August 2, 2010

American Computer Museum, Bozeman, Montana

On our way to Bozeman today, we passed the zipline over the Madison River.

We visited old downtown Bozeman which has an eclectic selection of shops, if shopping is your thing.

We then visited the American Computer Museum, which is currently celebrating its 20th anniversary with free admission for everyone.

One of the first modern-day adding and accounting machines was the comptrometer pictured in the middle of the top shelf. Variations of this machine were used from about the 1920's to the 1960's. Accounting would be simplified with the evolution of the computer.

This is a Block I Apollo Guidance Computer on loan from the Smithsonian Air & Space Museum. Computers of this type were used in the Apollo I and the Apollo 4 & 6 unmanned missions. They had a whopping 1,024 bytes of RAM and 4,576 bytes of ROM!

This hard disk drive was built in 1975 with 10 megabytes of storage and a weight of 75 pounds!

Have you ever wondered what the inside of your laptop looked like? Pretty simple stuff.

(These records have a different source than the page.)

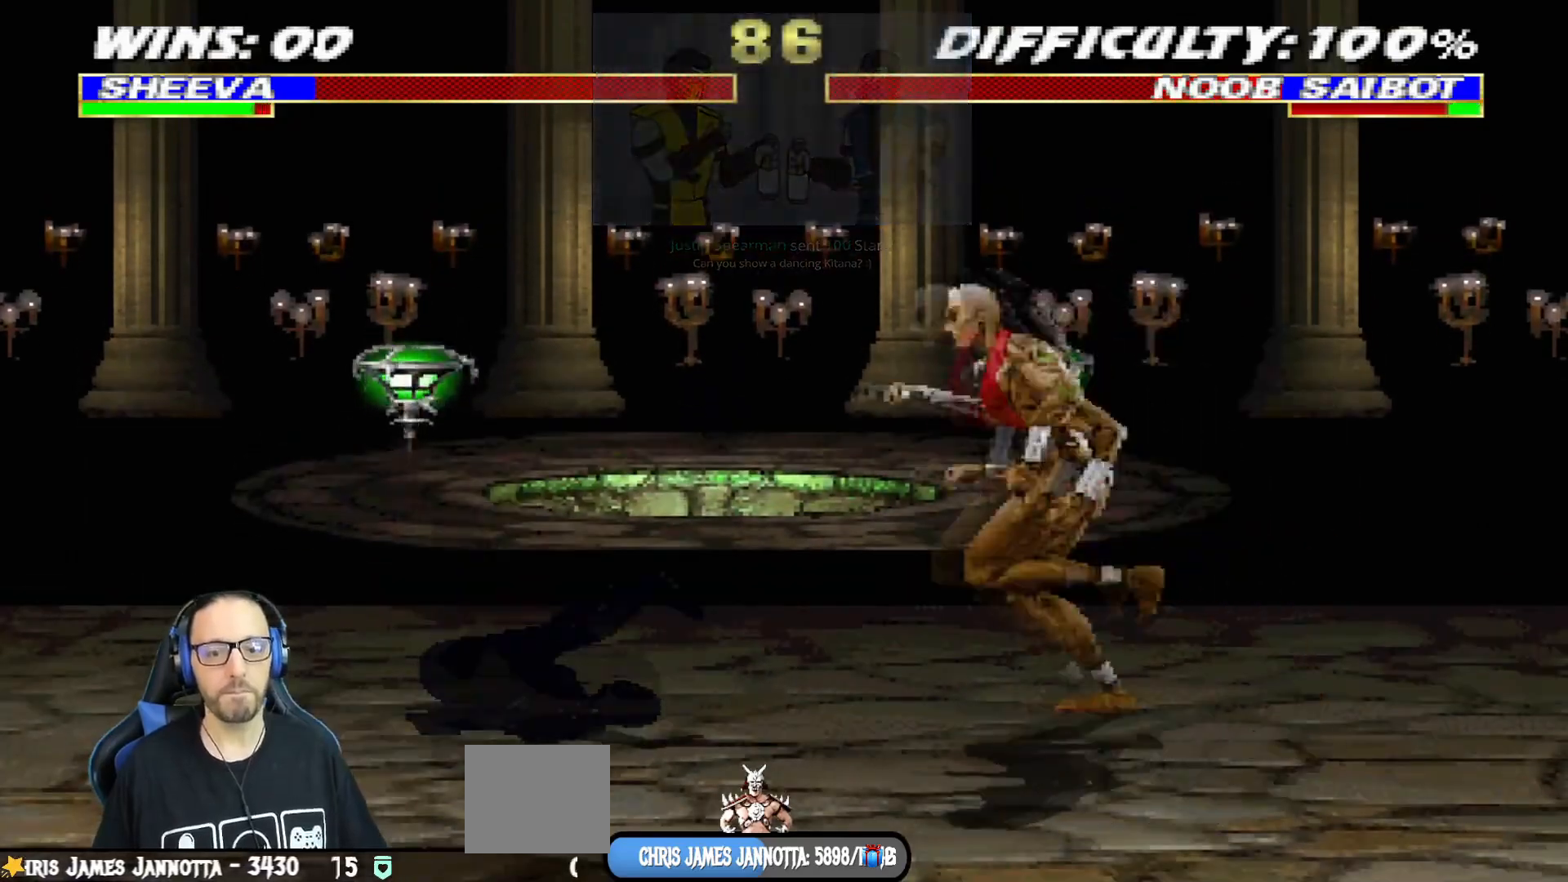
{"buttons": ["L1", "DPAD_RIGHT"], "left_stick": "center", "right_stick": "center", "events": [[67, "DPAD_UP", "down"], [150, "DPAD_LEFT", "up"], [150, "DPAD_RIGHT", "down"], [200, "DPAD_UP", "up"]]}
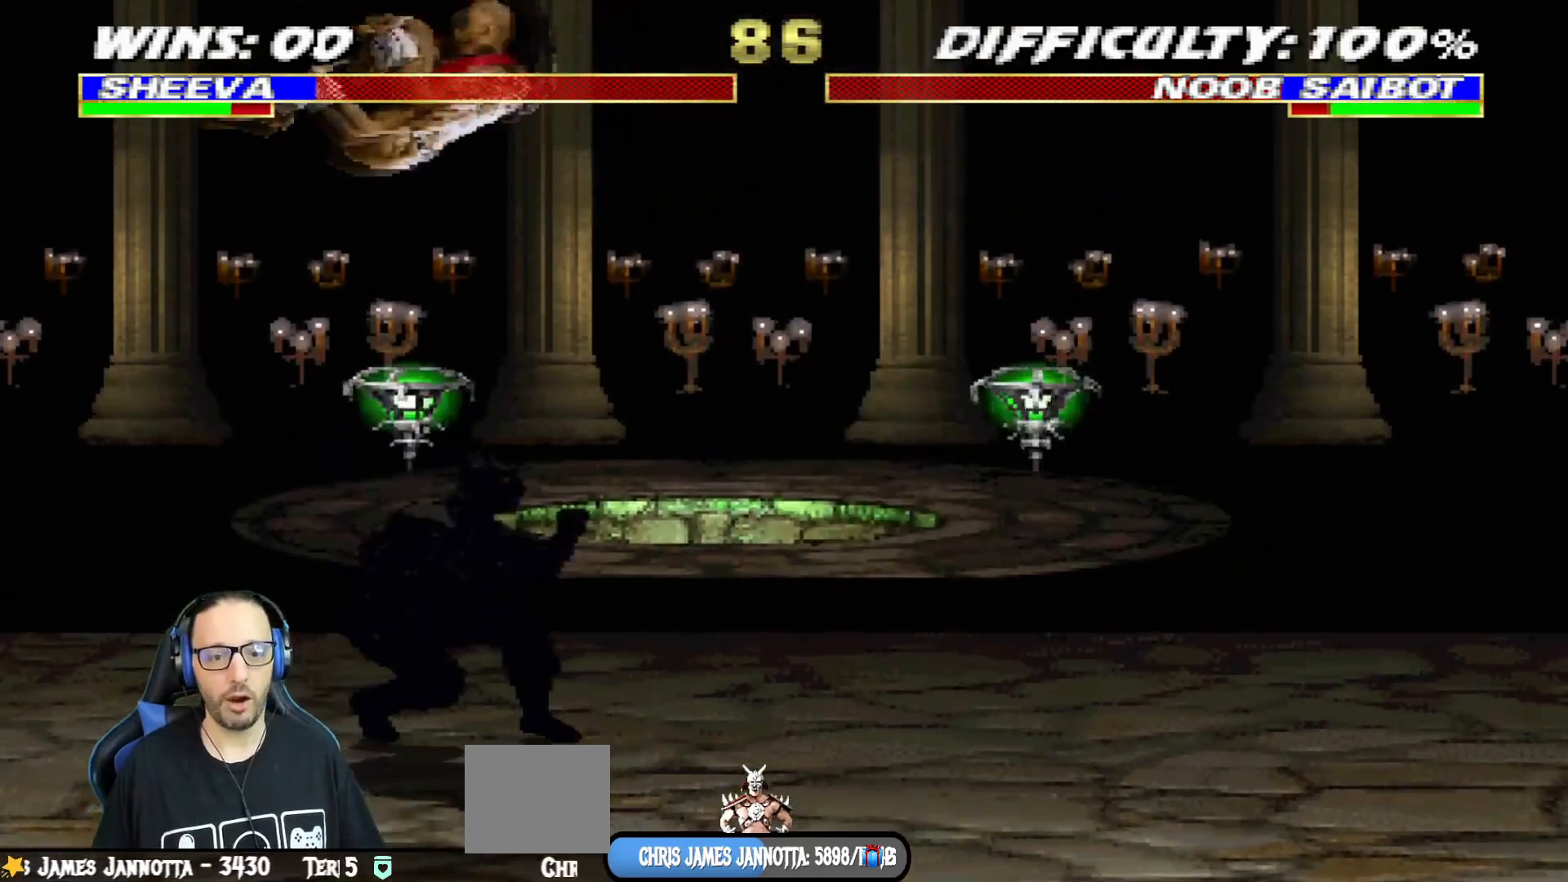
{"buttons": ["SQUARE", "L1", "DPAD_RIGHT"], "left_stick": "center", "right_stick": "center", "events": [[16, "SQUARE", "down"], [116, "SQUARE", "up"], [200, "SQUARE", "down"], [266, "SQUARE", "up"], [367, "SQUARE", "down"], [417, "SQUARE", "up"], [483, "SQUARE", "down"]]}
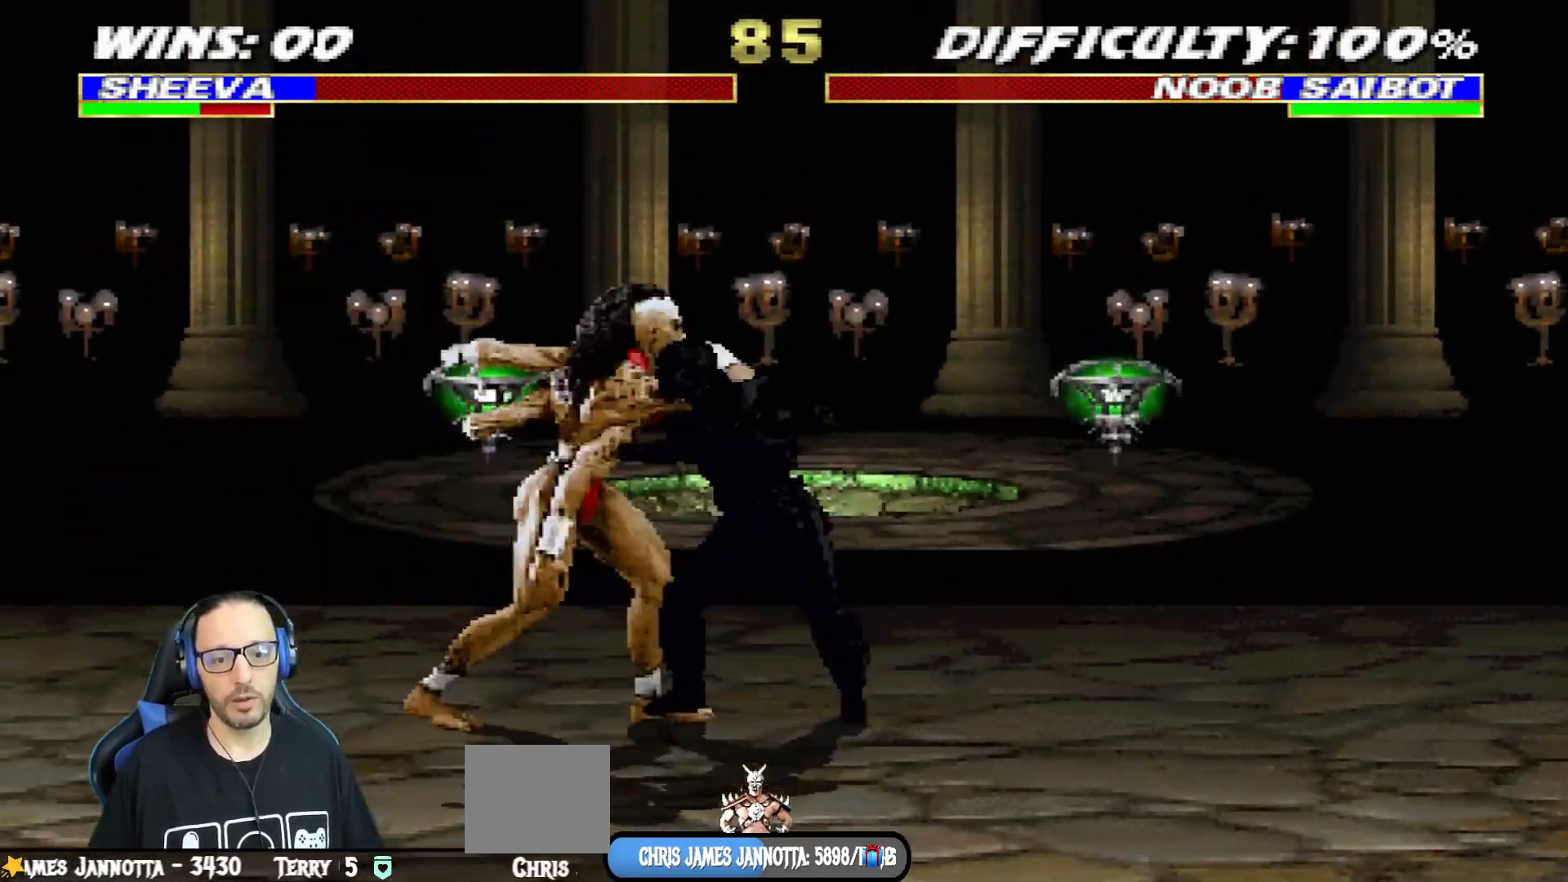
{"buttons": ["CIRCLE", "TRIANGLE", "L1", "R1", "DPAD_DOWN", "DPAD_RIGHT"], "left_stick": "center", "right_stick": "center", "events": [[50, "CROSS", "down"], [83, "SQUARE", "up"], [200, "SQUARE", "down"], [217, "CROSS", "up"], [217, "DPAD_DOWN", "down"], [217, "DPAD_RIGHT", "up"], [250, "DPAD_DOWN", "up"], [250, "SQUARE", "up"], [250, "TRIANGLE", "down"], [284, "DPAD_LEFT", "down"], [367, "TRIANGLE", "up"], [400, "DPAD_LEFT", "up"], [417, "DPAD_DOWN", "down"], [450, "DPAD_RIGHT", "down"], [467, "CIRCLE", "down"], [467, "R1", "down"], [501, "TRIANGLE", "down"]]}
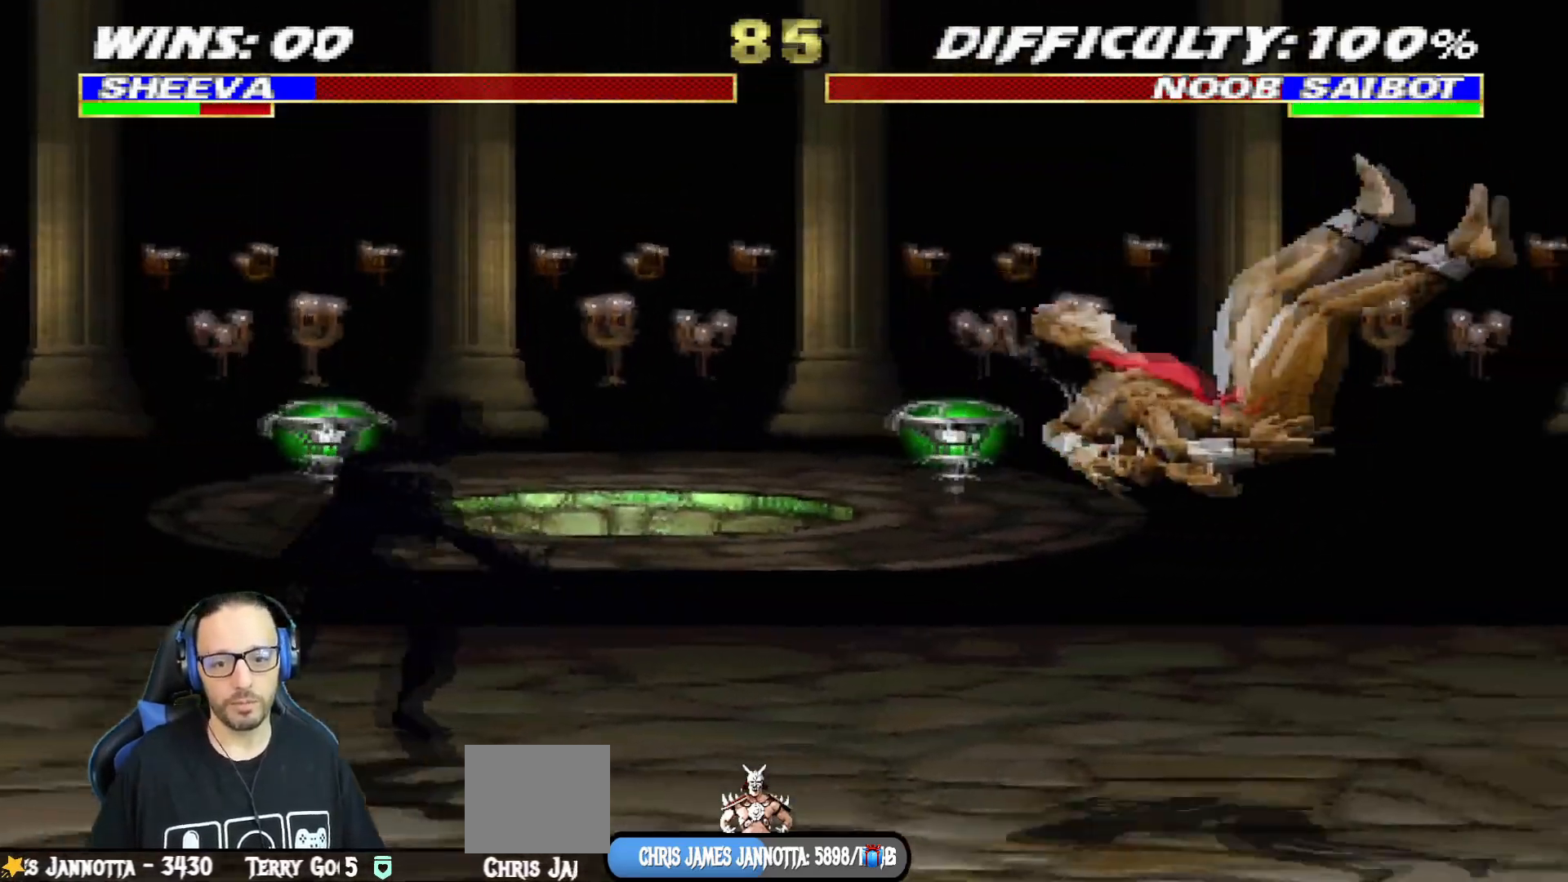
{"buttons": [], "left_stick": "center", "right_stick": "center", "events": [[133, "CIRCLE", "up"], [150, "TRIANGLE", "up"], [300, "DPAD_DOWN", "up"], [316, "DPAD_RIGHT", "up"], [316, "L1", "up"], [316, "R1", "up"]]}
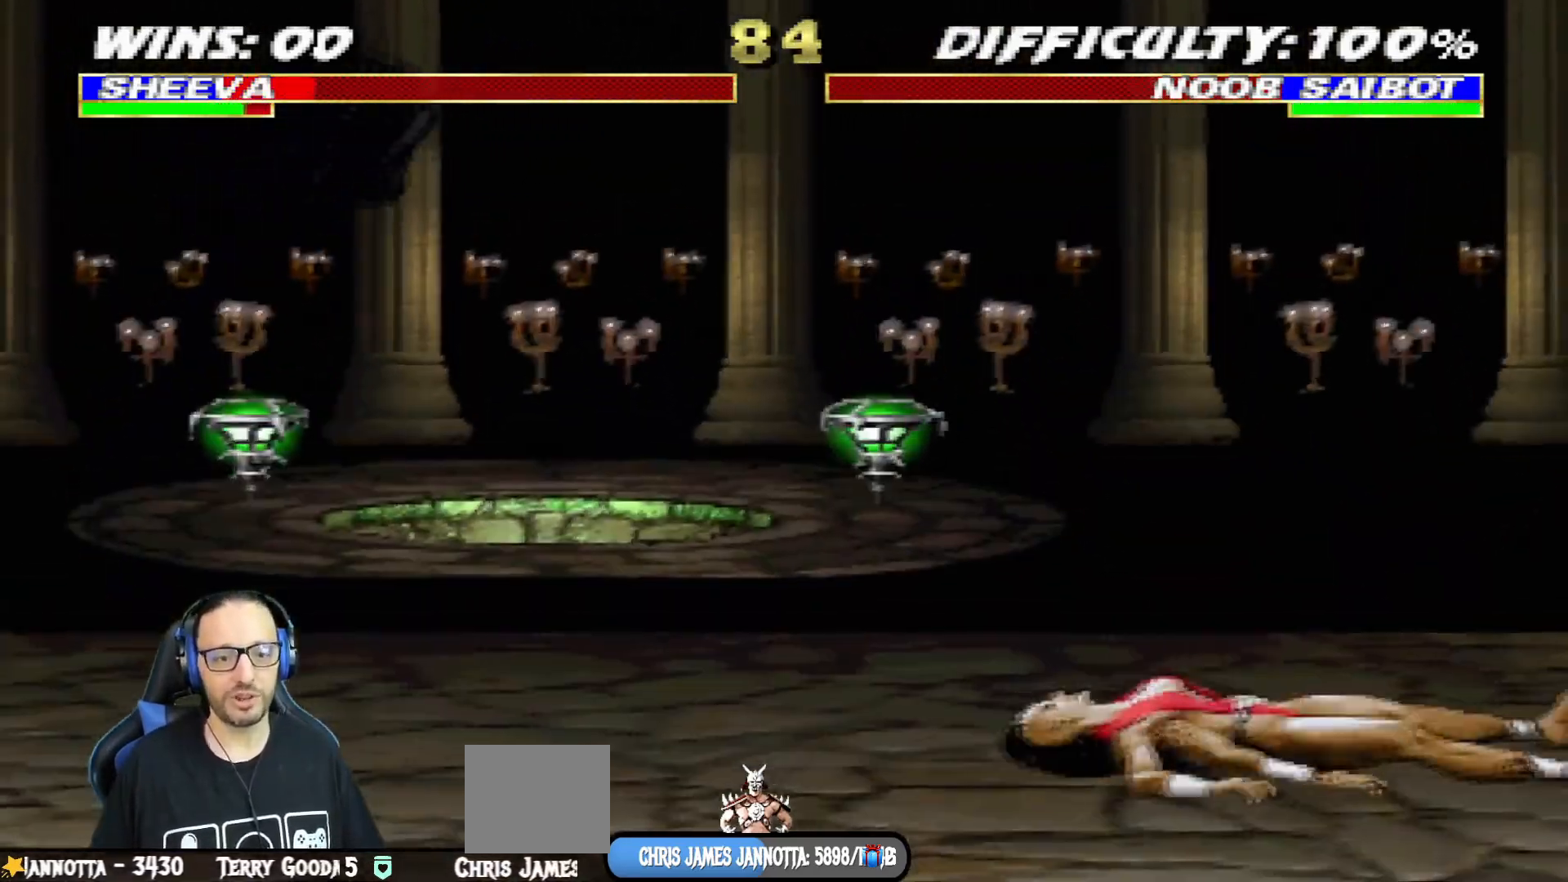
{"buttons": ["TRIANGLE"], "left_stick": "center", "right_stick": "center", "events": [[17, "DPAD_LEFT", "down"], [17, "DPAD_UP", "down"], [17, "L1", "down"], [167, "TRIANGLE", "down"], [317, "TRIANGLE", "up"], [334, "TRIANGLE", "down"], [367, "DPAD_LEFT", "up"], [367, "DPAD_UP", "up"], [400, "L1", "up"]]}
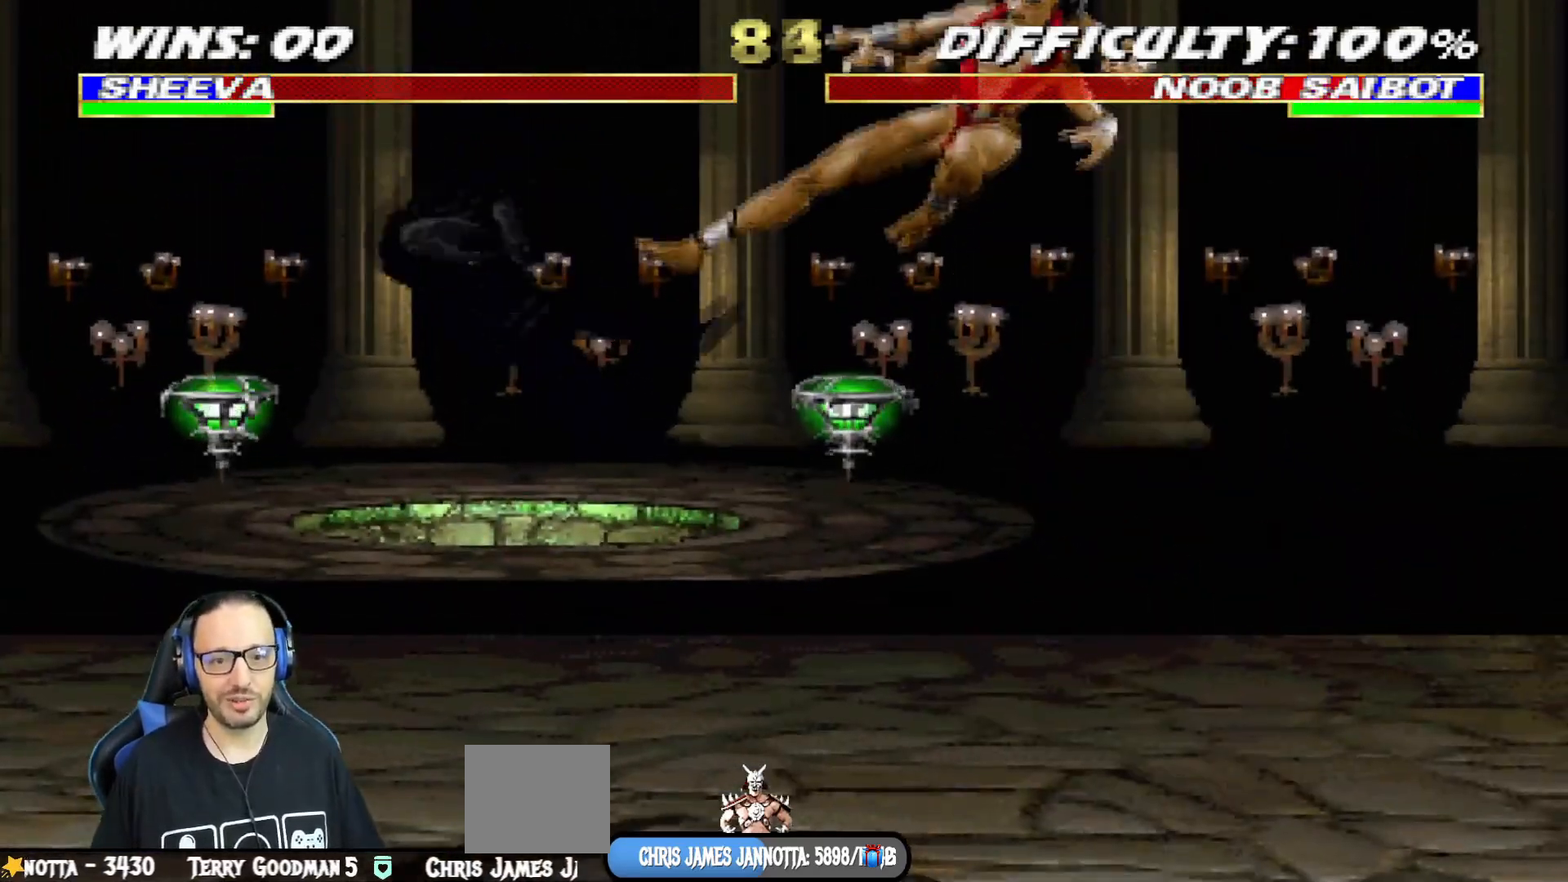
{"buttons": ["DPAD_DOWN"], "left_stick": "center", "right_stick": "center", "events": [[50, "TRIANGLE", "up"], [500, "DPAD_DOWN", "down"]]}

An actual cross-section of a human brain was used to demonstrate that, while there are similarities, a human brain and a computer are vastly different.

This poster describes the functions of all the various parts of the brain.

The first commercial "video arcade game" is not a familiar-looking one to us.

The first home video games are another story. Most of us over 40 years old remember playing our first game of Pong or Simon.

These machines are familiar to all of us who attended high school or college in the 70's and 80's.
The PDP-8, introduced in 1965, was the first commercially successful desktop computer. For $18,000, you could have one of the 1,450 made and 4 kilobytes of memory. Oh...this one was big too...at 250 pounds.
The first computers filled a room and had less memory than your current cell phone.
Instead of using chips, they used vacuum tubes.
This IBM 1620 Computer is an artifact from Montana State University used from 1964-1968.
For more information on the American Computer Museum, visit their website here .

Like we have mentioned previously, there are signs warning of the dangers of meth in Idaho. Here was one warning of meth in Montana.
Here's a sign that a recent hail storm caused a bit of damage.
There were similar signs of the hail storm all up and down the major streets of Bozeman.
We even had hail, without the damage, when we arrived home after our trip to Bozeman.
For more pictures, click here .

To be continued...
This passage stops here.